§ Work task:
An exact restatement of the entire listing is needed, excluding all images.

[Start of Attachment]

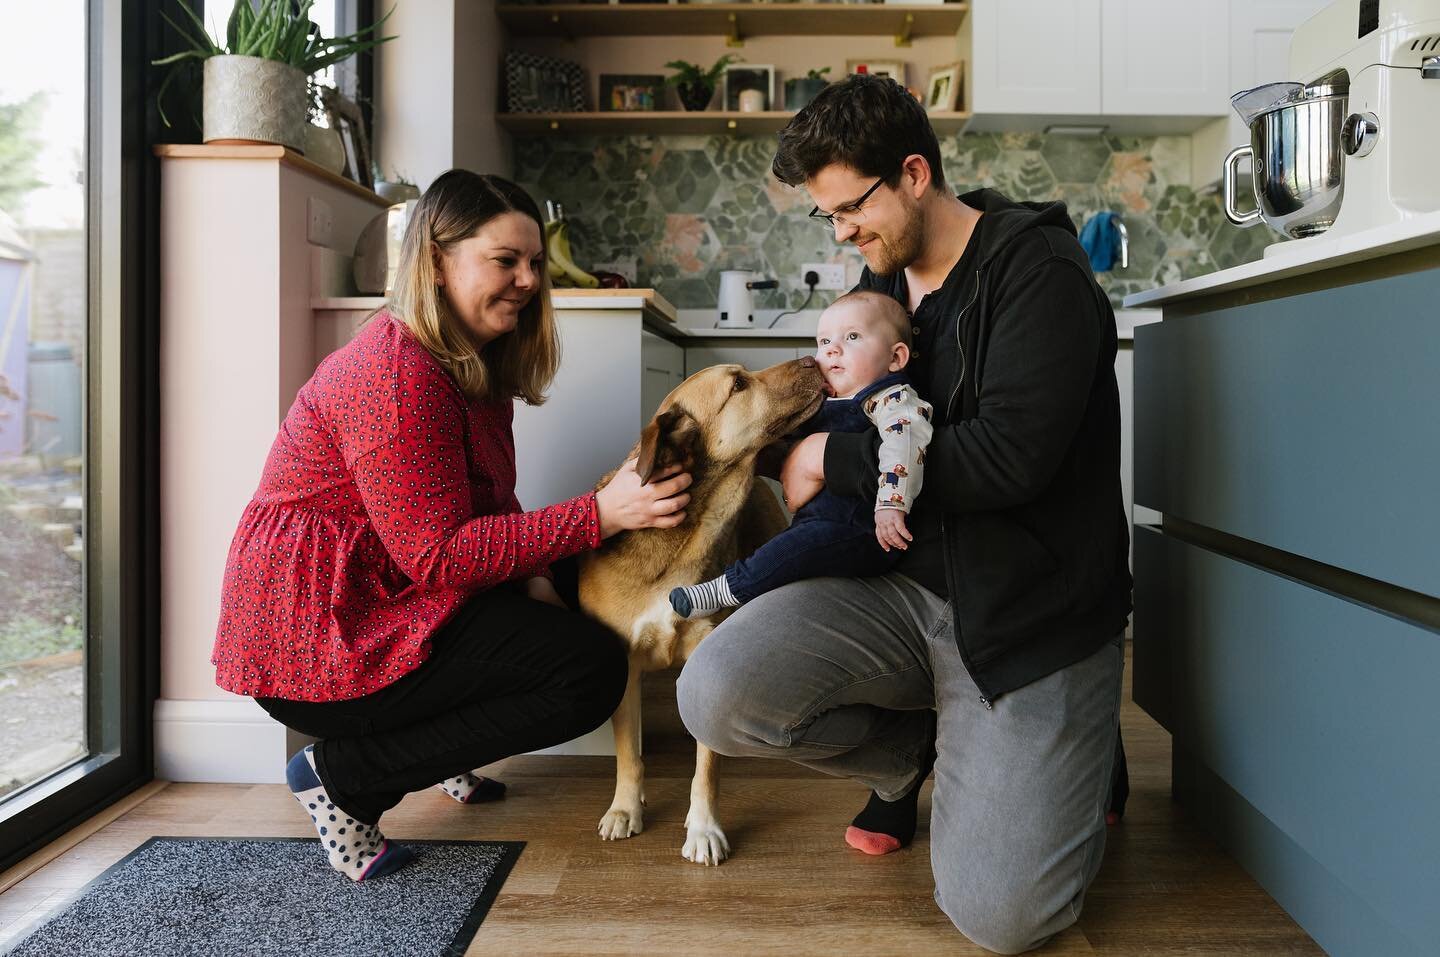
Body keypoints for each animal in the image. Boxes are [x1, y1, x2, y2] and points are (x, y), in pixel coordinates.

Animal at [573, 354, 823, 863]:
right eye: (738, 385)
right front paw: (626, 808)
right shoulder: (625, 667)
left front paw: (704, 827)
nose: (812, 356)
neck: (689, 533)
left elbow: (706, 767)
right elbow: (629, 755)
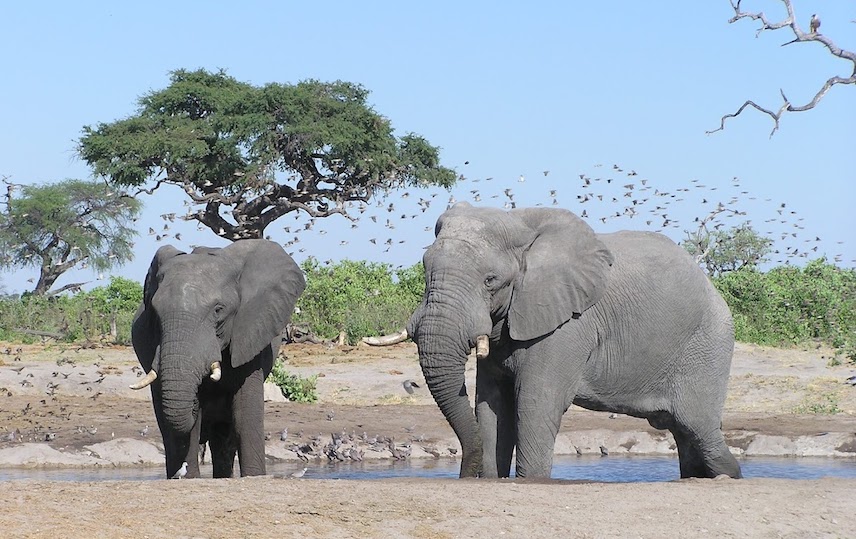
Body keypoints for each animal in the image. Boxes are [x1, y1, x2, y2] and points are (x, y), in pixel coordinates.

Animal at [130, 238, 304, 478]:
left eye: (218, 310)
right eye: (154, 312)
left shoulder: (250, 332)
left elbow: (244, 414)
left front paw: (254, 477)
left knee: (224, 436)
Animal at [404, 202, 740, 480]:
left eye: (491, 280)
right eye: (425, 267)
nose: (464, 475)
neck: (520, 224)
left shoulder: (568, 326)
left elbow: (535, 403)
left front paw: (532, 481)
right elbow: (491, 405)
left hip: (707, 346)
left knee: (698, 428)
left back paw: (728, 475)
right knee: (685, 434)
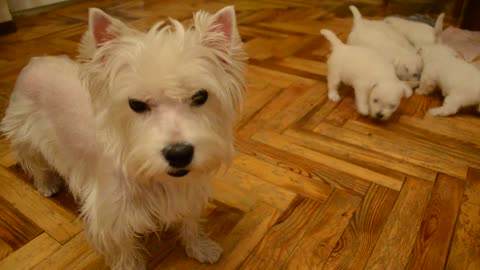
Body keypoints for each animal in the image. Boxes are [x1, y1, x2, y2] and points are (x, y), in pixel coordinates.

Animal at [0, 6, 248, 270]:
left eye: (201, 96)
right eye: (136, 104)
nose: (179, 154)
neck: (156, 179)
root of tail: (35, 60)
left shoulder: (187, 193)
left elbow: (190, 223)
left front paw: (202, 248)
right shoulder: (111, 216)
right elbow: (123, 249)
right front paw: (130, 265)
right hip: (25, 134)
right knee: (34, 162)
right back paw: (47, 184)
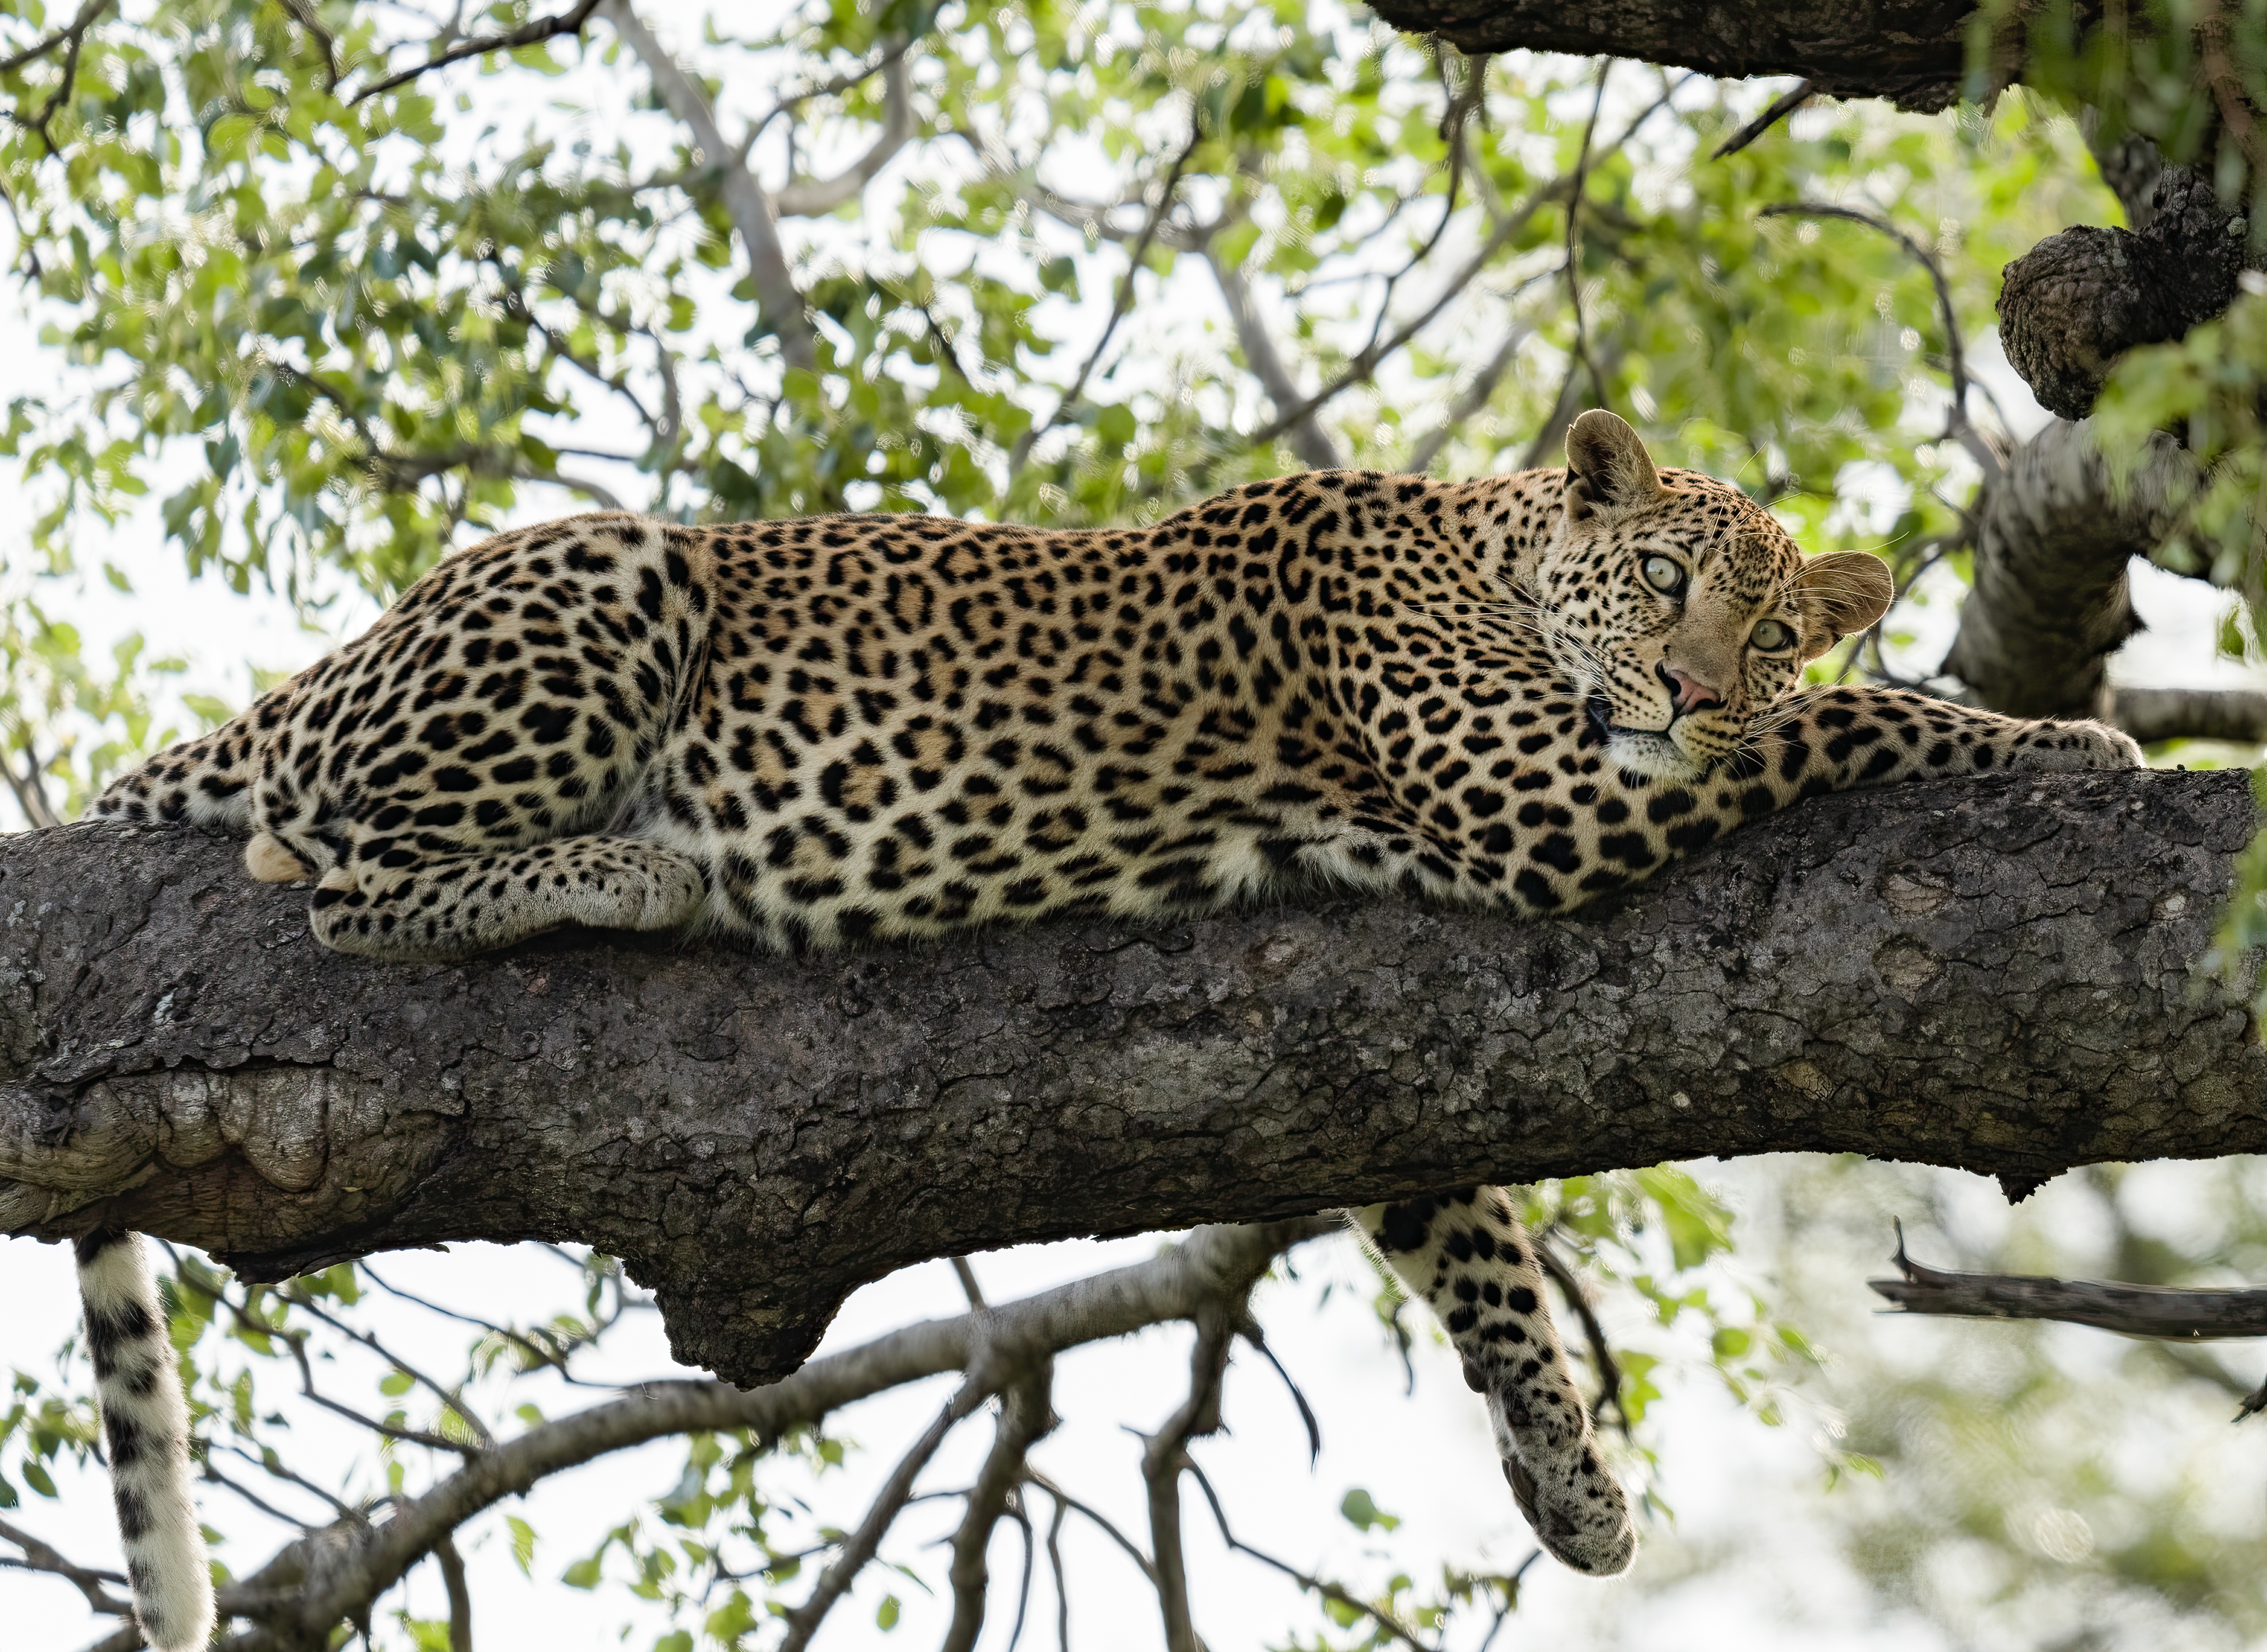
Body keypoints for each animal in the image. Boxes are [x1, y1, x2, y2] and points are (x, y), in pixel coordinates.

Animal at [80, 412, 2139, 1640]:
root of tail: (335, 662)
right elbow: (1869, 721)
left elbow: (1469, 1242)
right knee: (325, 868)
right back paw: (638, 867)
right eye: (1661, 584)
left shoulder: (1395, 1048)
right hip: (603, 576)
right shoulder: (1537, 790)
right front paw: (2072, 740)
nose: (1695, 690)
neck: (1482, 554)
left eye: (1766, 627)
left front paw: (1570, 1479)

[End of Attachment]

§ Task answer:
Body keypoints for each animal in the image. Boxes are [x1, y1, x2, y2] and points are (x, y), in pixel coordinates.

Animal at [573, 354, 823, 863]:
right eye: (738, 385)
right front paw: (626, 808)
right shoulder: (625, 667)
left front paw: (704, 827)
nose: (812, 356)
neck: (689, 533)
left elbow: (706, 767)
right elbow: (629, 755)
Body keypoints for each animal in the image. Boxes are [x1, y1, x2, y2] and points are (x, y), in pixel coordinates.

Animal at [130, 238, 304, 478]:
left eye: (218, 310)
right eye: (154, 312)
left shoulder: (250, 332)
left elbow: (244, 414)
left front paw: (254, 477)
left knee: (224, 436)
Animal at [404, 202, 740, 480]:
left eye: (491, 280)
right eye: (425, 267)
nose: (464, 475)
neck: (520, 224)
left shoulder: (568, 326)
left elbow: (535, 403)
left front paw: (532, 481)
right elbow: (491, 405)
left hip: (707, 346)
left knee: (698, 428)
left back paw: (728, 475)
right knee: (685, 434)
Body keypoints for each animal in the image. Boxes are [x1, y1, x2, y2] and points are (x, y), in pixel coordinates.

Animal at [0, 6, 248, 270]:
left eye: (201, 96)
right eye: (136, 104)
nose: (179, 154)
neck: (156, 179)
root of tail: (35, 60)
left shoulder: (187, 193)
left elbow: (190, 223)
left front paw: (202, 248)
right shoulder: (111, 216)
right elbow: (123, 249)
right front paw: (130, 265)
right hip: (25, 134)
right knee: (34, 162)
right back paw: (47, 184)
Body keypoints for each animal in the image. Boxes are [x1, y1, x2, y2] and points are (x, y), in pixel coordinates.

Animal at [80, 412, 2139, 1640]:
root of tail: (335, 662)
right elbow: (1869, 721)
left elbow: (1469, 1242)
right knee: (325, 868)
right back paw: (638, 867)
right eye: (1661, 584)
left shoulder: (1395, 1048)
right hip: (603, 576)
right shoulder: (1537, 790)
right front paw: (2072, 740)
nose: (1695, 690)
neck: (1482, 554)
left eye: (1766, 627)
left front paw: (1570, 1479)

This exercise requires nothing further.